Pedro Duarte: A atenção à primeira infância deve ser prioridade nas políticas públicas cariocas

De acordo com vereador Pedro Duarte, em 2021 a fila de espera em creches era de 23.748 crianças, Prefeitura do Rio promete criar 22 mil vagas até 2024

Creche municipal no Rio de Janeiro - Foto: Beth Santos/Prefeitura do Rio

O período de 0 a 6 anos de idade não é importante apenas para o desenvolvimento individual das crianças, mas para o progresso do país e a redução da desigualdade social, como indicam diversos estudos que mostram que é um período crítico do desenvolvimento humano. Cálculos econômicos também sustentam o argumento de que grandes investimentos nessa fase podem levar a múltiplos avanços socioeconômicos em uma comunidade. O economista americano James Heckman, que ganhou o Prêmio Nobel de Economia em 2000, ganhou notoriedade por publicar um trabalho mostrando que cada dólar investido na primeira infância era recompensado com um retorno de US$ 10 ao longo da vida.

Com isso, a promoção do desenvolvimento das potencialidades das crianças na primeira infância tem efeitos positivos e pode ser ainda mais importante para as crianças que vivem em condições adversas de pobreza e em contextos de vulnerabilidade social. Isso ocorre porque o período de vida entre a gravidez e os 6 anos de idade estabelece as bases para a saúde física e emocional, aptidões cognitivas e sociais

No Brasil, o acesso à educação infantil avançou nos últimos anos e a taxa de frequência de crianças de 0 a 3 anos em creches saltou de 16% em 2005 para 30,4% hoje. Na pré-escola, o total de crianças matriculadas subiu de 72% para 90% nesse período. Ainda assim, ao analisar os dados, vemos que a oferta continua insuficiente e desigual: um terço das crianças de 0 a 3 anos mais pobres do Brasil não tem acesso à creche por falta de espaço.

Na cidade do Rio de Janeiro esses números também são alarmantes. Em 2021, a fila de espera em creches, segundo a própria Prefeitura, tinha um total de 23.748 crianças. Em resposta a esse cenário, a Prefeitura vem criando nos últimos anos metas para garantir que essa fila seja zerada. A meta da atual gestão municipal é, até 2024, ampliar 22 mil vagas em creches.
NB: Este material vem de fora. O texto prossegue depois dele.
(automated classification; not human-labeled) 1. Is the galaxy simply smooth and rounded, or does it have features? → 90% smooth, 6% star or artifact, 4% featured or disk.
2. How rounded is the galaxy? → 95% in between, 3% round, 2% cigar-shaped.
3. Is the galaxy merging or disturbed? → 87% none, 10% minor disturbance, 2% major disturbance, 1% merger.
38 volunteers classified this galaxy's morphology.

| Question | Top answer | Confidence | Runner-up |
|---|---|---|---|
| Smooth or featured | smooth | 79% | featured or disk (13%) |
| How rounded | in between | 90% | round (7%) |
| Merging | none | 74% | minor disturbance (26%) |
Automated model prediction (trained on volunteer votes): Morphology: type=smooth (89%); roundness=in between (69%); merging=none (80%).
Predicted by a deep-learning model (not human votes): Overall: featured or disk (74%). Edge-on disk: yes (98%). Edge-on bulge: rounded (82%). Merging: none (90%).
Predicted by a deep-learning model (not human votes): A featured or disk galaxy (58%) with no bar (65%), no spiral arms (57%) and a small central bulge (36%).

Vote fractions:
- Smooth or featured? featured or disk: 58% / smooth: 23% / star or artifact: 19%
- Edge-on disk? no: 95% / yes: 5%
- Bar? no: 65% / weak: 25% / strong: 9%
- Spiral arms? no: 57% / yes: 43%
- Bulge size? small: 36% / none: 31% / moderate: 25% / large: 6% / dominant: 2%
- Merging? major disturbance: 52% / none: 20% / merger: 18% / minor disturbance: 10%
Um dos caminhos para diminuir esse número é a ampliação de vagas em creches parceiras – instituições comunitárias ou particulares que ao celebrarem parceria com a Prefeitura, disponibilizam um determinado número de vagas e em troca a Prefeitura paga um valor mensal por aluno matriculado. Atualmente, já são quase 300 unidades espalhadas por toda a cidade, o que vem contribuindo para diminuir o tamanho da fila, mas que ainda se mostra insuficiente para atender a nossa população.
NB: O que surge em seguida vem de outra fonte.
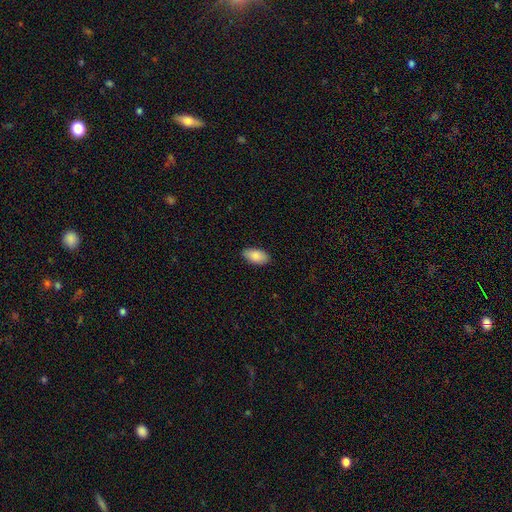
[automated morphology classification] Overall: smooth (88%). How rounded: in between (95%). Merging: none (88%).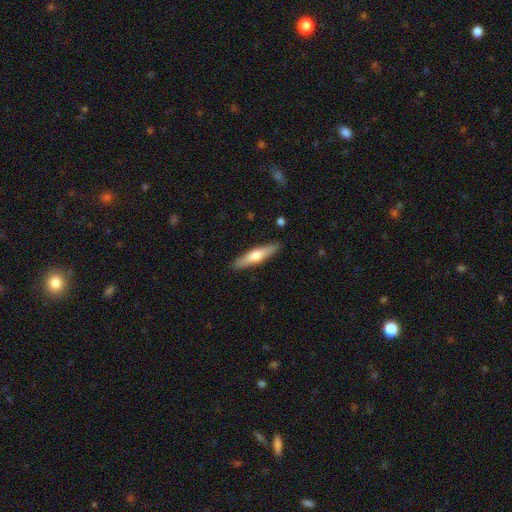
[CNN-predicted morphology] Smooth or featured? Predicted: smooth (p=0.51). How rounded? Predicted: cigar-shaped (p=0.82). Merging? Predicted: none (p=0.90).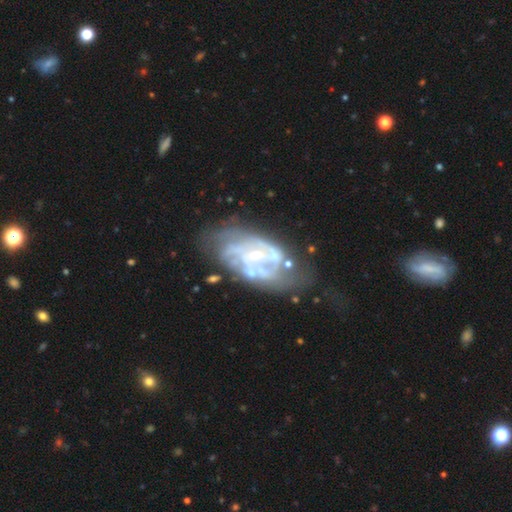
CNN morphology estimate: type=featured or disk (84%); edge-on=no (96%); bar=no (52%); spiral arms=yes (83%); winding=tight (47%); arm count=can't tell (41%); bulge=small (66%); merging=none (49%).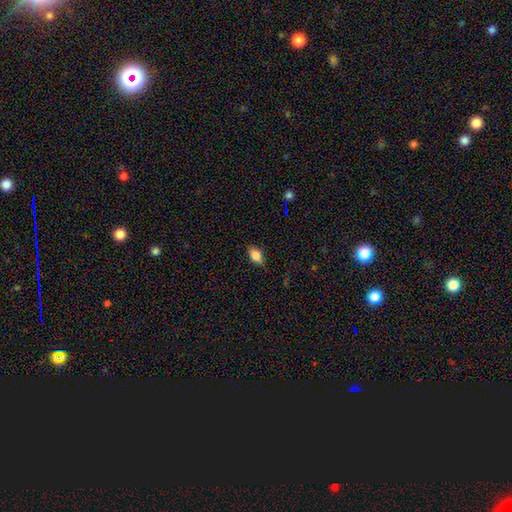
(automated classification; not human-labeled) smooth_or_featured: smooth (p=0.72) [alt: featured or disk p=0.18]
how_rounded: in between (p=0.80) [alt: round p=0.12]
merging: none (p=0.72) [alt: minor disturbance p=0.22]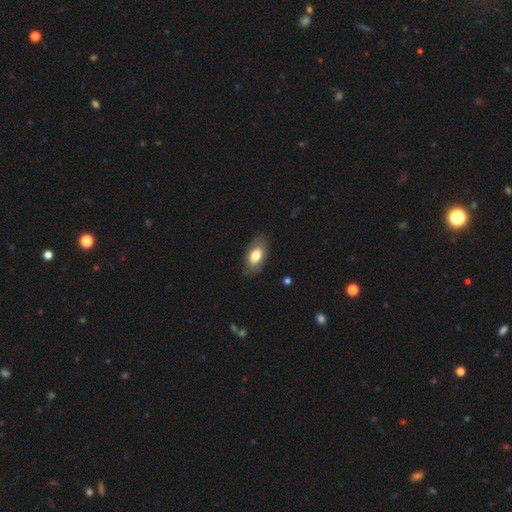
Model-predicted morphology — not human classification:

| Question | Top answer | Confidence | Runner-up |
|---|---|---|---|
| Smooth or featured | smooth | 75% | featured or disk (19%) |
Outra meta importante é a do Ministério da Educação, que no Plano Nacional de Educação – em vigência até 2024 – coloca como meta número 1 “(…) ampliar a oferta de educação infantil em creches de forma a atender, no mínimo, 50% das crianças de três anos até o final da vigência deste PNE”. O Plano Municipal de Educação, aprovado em conjunto entre a Câmara Municipal do Rio de Janeiro e a Prefeitura, também reafirma esse compromisso através de um conjunto de ações que prevê não só a ampliação do acesso, mas também a qualidade de ensino para os carioquinhas.

 No entanto, apesar dos esforços municipais e federais, o cenário ainda é muito preocupante e urgente. Desse modo, tornei prioridades do meu mandato: entender em todos os âmbitos como funciona o convênio de creches parceiras e como ampliar sua atuação, e também acompanhar o tamanho da fila de espera em creches e o que a Secretaria Municipal de Educação está fazendo para diminuí-la.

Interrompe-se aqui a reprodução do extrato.